Dans le monde de la restauration, galères et fermetures en série : « Le télétravail, c’est la peste pour nous »

Dans le monde de la restauration, galères et fermetures en série : « Le télétravail, c’est la peste pour nous »

A la terrasse d’un restaurant sur la butte Montmartre, à Paris, le 15 octobre 2023.

Pour Patrice Creus, l’aventure aura duré trois ans. Elle s’est soldée par une liquidation judiciaire, prononcée en août. « J’avais fourni un effort de guerre pour ce restaurant, fait des sacrifices familiaux… Maintenant que c’est fini, je suis juste soulagé de ne plus souffrir », livre l’ancien patron du Comptoir, à Rennes, qui va devoir encore éponger des dettes pendant les neuf prochaines années. En 2020, ce commercial dans le domaine médical avait décidé de changer de vie et repris, après une formation, ce gros bistrot situé dans un quartier où sont installées de nombreuses entreprises et administrations. Entrecôte grillée, tartare au couteau, saint-jacques d’Erquy, entrée-plat-dessert à 19 euros : l’affaire, qui tournait à 180 couverts par jour, semblait solide.

« Après la longue fermeture due au Covid-19, quand on a rouvert, en juin 2021, les clients avaient disparu. Le télétravail a tout changé », explique le quadragénaire. Depuis, son chiffre d’affaires a été divisé par deux. Certains jours, « souvent les mardis ou les jeudis », il refusait du monde. Parfois, la salle était déserte. Plus personne ne venait le vendredi. « Pour la gestion du personnel, c’était devenu la cata. »

D’autant que ses charges salariales ont significativement augmenté, en application d’un accord de branche entré en vigueur en 2022 – un effort du secteur pour revaloriser une profession désertée par les jeunes. A cela s’est ajoutée, depuis un an, l’inflation sur les produits alimentaires. « J’ai sacrifié mes marges, car je ne pouvais pas répercuter ces hausses sur les prix. La clientèle Ticket Restaurant y est trop sensible. Ces derniers mois, l’équation ne tenait plus. »
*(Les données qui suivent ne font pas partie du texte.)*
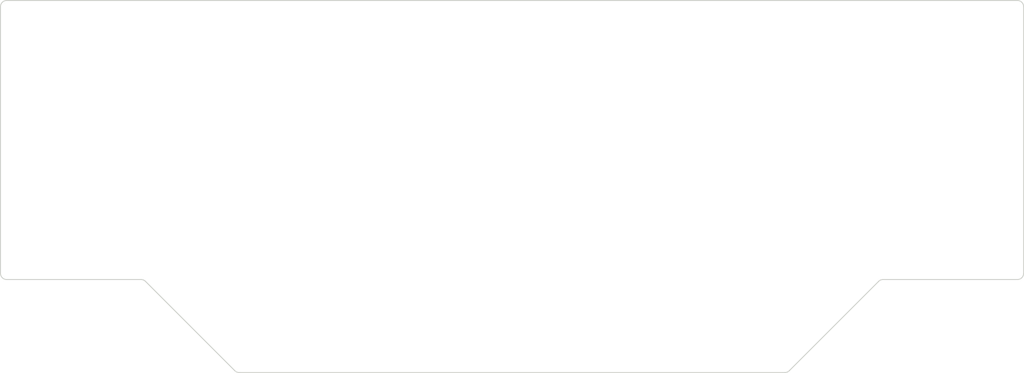
<source format=kicad_pcb>
(kicad_pcb (version 20211014) (generator pcbnew)

  (general
    (thickness 1.6)
  )

  (paper "A4")
  (layers
    (0 "F.Cu" signal)
    (31 "B.Cu" signal)
    (32 "B.Adhes" user "B.Adhesive")
    (33 "F.Adhes" user "F.Adhesive")
    (34 "B.Paste" user)
    (35 "F.Paste" user)
    (36 "B.SilkS" user "B.Silkscreen")
    (37 "F.SilkS" user "F.Silkscreen")
    (38 "B.Mask" user)
    (39 "F.Mask" user)
    (40 "Dwgs.User" user "User.Drawings")
    (41 "Cmts.User" user "User.Comments")
    (42 "Eco1.User" user "User.Eco1")
    (43 "Eco2.User" user "User.Eco2")
    (44 "Edge.Cuts" user)
    (45 "Margin" user)
    (46 "B.CrtYd" user "B.Courtyard")
    (47 "F.CrtYd" user "F.Courtyard")
    (48 "B.Fab" user)
    (49 "F.Fab" user)
    (50 "User.1" user)
    (51 "User.2" user)
    (52 "User.3" user)
    (53 "User.4" user)
    (54 "User.5" user)
    (55 "User.6" user)
    (56 "User.7" user)
    (57 "User.8" user)
    (58 "User.9" user)
  )

  (setup
    (pad_to_mask_clearance 0)
    (pcbplotparams
      (layerselection 0x00010fc_ffffffff)
      (disableapertmacros false)
      (usegerberextensions false)
      (usegerberattributes true)
      (usegerberadvancedattributes true)
      (creategerberjobfile true)
      (svguseinch false)
      (svgprecision 6)
      (excludeedgelayer true)
      (plotframeref false)
      (viasonmask false)
      (mode 1)
      (useauxorigin false)
      (hpglpennumber 1)
      (hpglpenspeed 20)
      (hpglpendiameter 15.000000)
      (dxfpolygonmode true)
      (dxfimperialunits true)
      (dxfusepcbnewfont true)
      (psnegative false)
      (psa4output false)
      (plotreference true)
      (plotvalue true)
      (plotinvisibletext false)
      (sketchpadsonfab false)
      (subtractmaskfromsilk false)
      (outputformat 1)
      (mirror false)
      (drillshape 0)
      (scaleselection 1)
      (outputdirectory "../gerbers/lancer-bottom-plate/")
    )
  )

  (net 0 "")

  (footprint "keeb-parts:M2_ScrewHole" (layer "F.Cu") (at 104.14 47.625))

  (footprint "keeb-parts:M2_ScrewHole" (layer "F.Cu") (at 218.44 47.625))

  (footprint "keeb-parts:M2_ScrewHole" (layer "F.Cu") (at 94.615 85.725))

  (footprint "keeb-parts:M2_ScrewHole" (layer "F.Cu") (at 170.815 85.725))

  (footprint "keeb-parts:M2_ScrewHole" (layer "F.Cu") (at 46.99 66.675))

  (footprint "keeb-parts:M2_ScrewHole" (layer "F.Cu") (at 161.29 47.625))

  (footprint "keeb-parts:M2_ScrewHole" (layer "F.Cu") (at 218.44 66.675))

  (footprint "keeb-parts:M2_ScrewHole" (layer "F.Cu") (at 46.99 47.625))

  (gr_arc (start 236.22 28.575) (mid 237.118026 28.946974) (end 237.49 29.845) (layer "Edge.Cuts") (width 0.2) (tstamp 02acc9e6-bf96-41d7-8fc6-719d24d1c9a7))
  (gr_line (start 189.493026 104.403026) (end 207.799077 86.096974) (layer "Edge.Cuts") (width 0.2) (tstamp 0be8d947-723f-4676-864c-c3829f0ac776))
  (gr_line (start 237.49 84.455) (end 237.49 29.845) (layer "Edge.Cuts") (width 0.2) (tstamp 147d0141-5b0e-4145-bbb9-da83d2104f9c))
  (gr_arc (start 207.799077 86.096974) (mid 208.211094 85.821673) (end 208.697102 85.725) (layer "Edge.Cuts") (width 0.2) (tstamp 39a1283c-4551-47fa-9f8d-e0c904b65503))
  (gr_arc (start 29.21 85.725) (mid 28.311974 85.353026) (end 27.94 84.455) (layer "Edge.Cuts") (width 0.2) (tstamp 55db205f-5212-4c47-84a4-01759d74ba74))
  (gr_arc (start 27.94 29.845) (mid 28.311974 28.946974) (end 29.21 28.575) (layer "Edge.Cuts") (width 0.2) (tstamp 64bab2da-4dda-4cae-ad32-d1aee82c9e5a))
  (gr_line (start 236.22 28.575) (end 29.21 28.575) (layer "Edge.Cuts") (width 0.2) (tstamp 67ef7e08-e8f1-46bb-bf5b-42a5685fba78))
  (gr_line (start 27.94 29.845) (end 27.94 84.455) (layer "Edge.Cuts") (width 0.2) (tstamp 7f30a5dc-1435-461e-b8bd-02a989e7e29d))
  (gr_line (start 76.835 104.775) (end 188.595 104.775) (layer "Edge.Cuts") (width 0.2) (tstamp 95c7471a-27fe-4026-bde6-828530d738c1))
  (gr_line (start 57.630923 86.096974) (end 75.936974 104.403026) (layer "Edge.Cuts") (width 0.2) (tstamp a18997d1-b0b4-42b7-9851-28dae309103a))
  (gr_arc (start 189.493026 104.403026) (mid 189.081008 104.678327) (end 188.595 104.775) (layer "Edge.Cuts") (width 0.2) (tstamp bbf29af8-14cd-4f57-ba29-0f9fed567459))
  (gr_line (start 208.697102 85.725) (end 236.22 85.725) (layer "Edge.Cuts") (width 0.2) (tstamp e161142c-3832-41e1-a359-84844ba17ddb))
  (gr_line (start 29.21 85.725) (end 56.732898 85.725) (layer "Edge.Cuts") (width 0.2) (tstamp e2d8f0c8-cbe1-4983-a671-9fbeb0fce6ca))
  (gr_arc (start 237.49 84.455) (mid 237.118026 85.353026) (end 236.22 85.725) (layer "Edge.Cuts") (width 0.2) (tstamp f3891b9a-ff7f-4ed8-9de7-da50e7290f0f))
  (gr_arc (start 56.732898 85.725) (mid 57.218906 85.821673) (end 57.630923 86.096974) (layer "Edge.Cuts") (width 0.2) (tstamp fa097515-aa33-445e-a81c-63a2092f37d7))
  (gr_arc (start 76.835 104.775) (mid 76.348992 104.678327) (end 75.936974 104.403026) (layer "Edge.Cuts") (width 0.2) (tstamp feb0e5ac-7838-4fd1-a22d-8e381b2a85ae))

  (group "" (id 4b2e36b2-c0f8-4ebc-93a4-e1796ff1d17b)
    (members
      02acc9e6-bf96-41d7-8fc6-719d24d1c9a7
      0be8d947-723f-4676-864c-c3829f0ac776
      147d0141-5b0e-4145-bbb9-da83d2104f9c
      39a1283c-4551-47fa-9f8d-e0c904b65503
      55db205f-5212-4c47-84a4-01759d74ba74
      64bab2da-4dda-4cae-ad32-d1aee82c9e5a
      67ef7e08-e8f1-46bb-bf5b-42a5685fba78
      7f30a5dc-1435-461e-b8bd-02a989e7e29d
      95c7471a-27fe-4026-bde6-828530d738c1
      a18997d1-b0b4-42b7-9851-28dae309103a
      bbf29af8-14cd-4f57-ba29-0f9fed567459
      e161142c-3832-41e1-a359-84844ba17ddb
      e2d8f0c8-cbe1-4983-a671-9fbeb0fce6ca
      f3891b9a-ff7f-4ed8-9de7-da50e7290f0f
      fa097515-aa33-445e-a81c-63a2092f37d7
      feb0e5ac-7838-4fd1-a22d-8e381b2a85ae
    )
  )
)

</source>
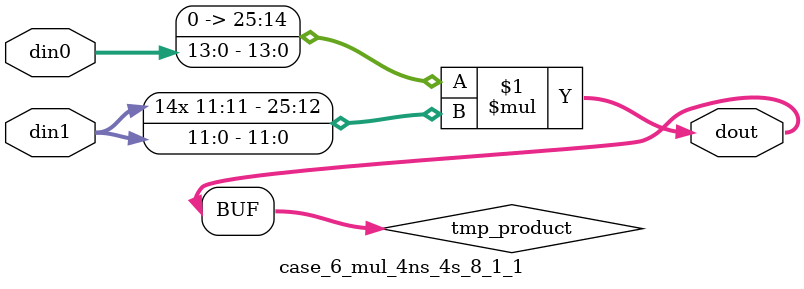
<source format=v>

`timescale 1 ns / 1 ps

 (* use_dsp = "no" *)  module case_6_mul_4ns_4s_8_1_1(din0, din1, dout);
parameter ID = 1;
parameter NUM_STAGE = 0;
parameter din0_WIDTH = 14;
parameter din1_WIDTH = 12;
parameter dout_WIDTH = 26;

input [din0_WIDTH - 1 : 0] din0; 
input [din1_WIDTH - 1 : 0] din1; 
output [dout_WIDTH - 1 : 0] dout;

wire signed [dout_WIDTH - 1 : 0] tmp_product;

























assign tmp_product = $signed({1'b0, din0}) * $signed(din1);










assign dout = tmp_product;





















endmodule

</source>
« Tout était trop imprévisible »

Comme Le Comptoir, nombreux sont les restaurants qui, en cette fin d’année, se trouvent au pied du mur. De janvier à octobre, les défaillances dans le secteur sont en hausse de 52 % par rapport à 2022, selon les chiffres de la Banque de France, publiés mercredi 15 novembre. Une forme de rattrapage, après trois années où leur nombre avait beaucoup baissé, notamment en raison des aides apportées pendant la pandémie. Au total, 5 124 cafés ou restaurants sont passés par les tribunaux de commerce au cours des neuf premiers mois de 2023, selon les chiffres compilés par Atometrics, société spécialisée dans l’analyse de données ; 9 % de plus qu’en 2019, sur la même période. Le secteur continue cependant de croître (le nombre d’ouvertures est supérieur à celui des fermetures) : au total, la France compte 136 000 restaurants, soit 1,9 % de plus qu’il y a un an.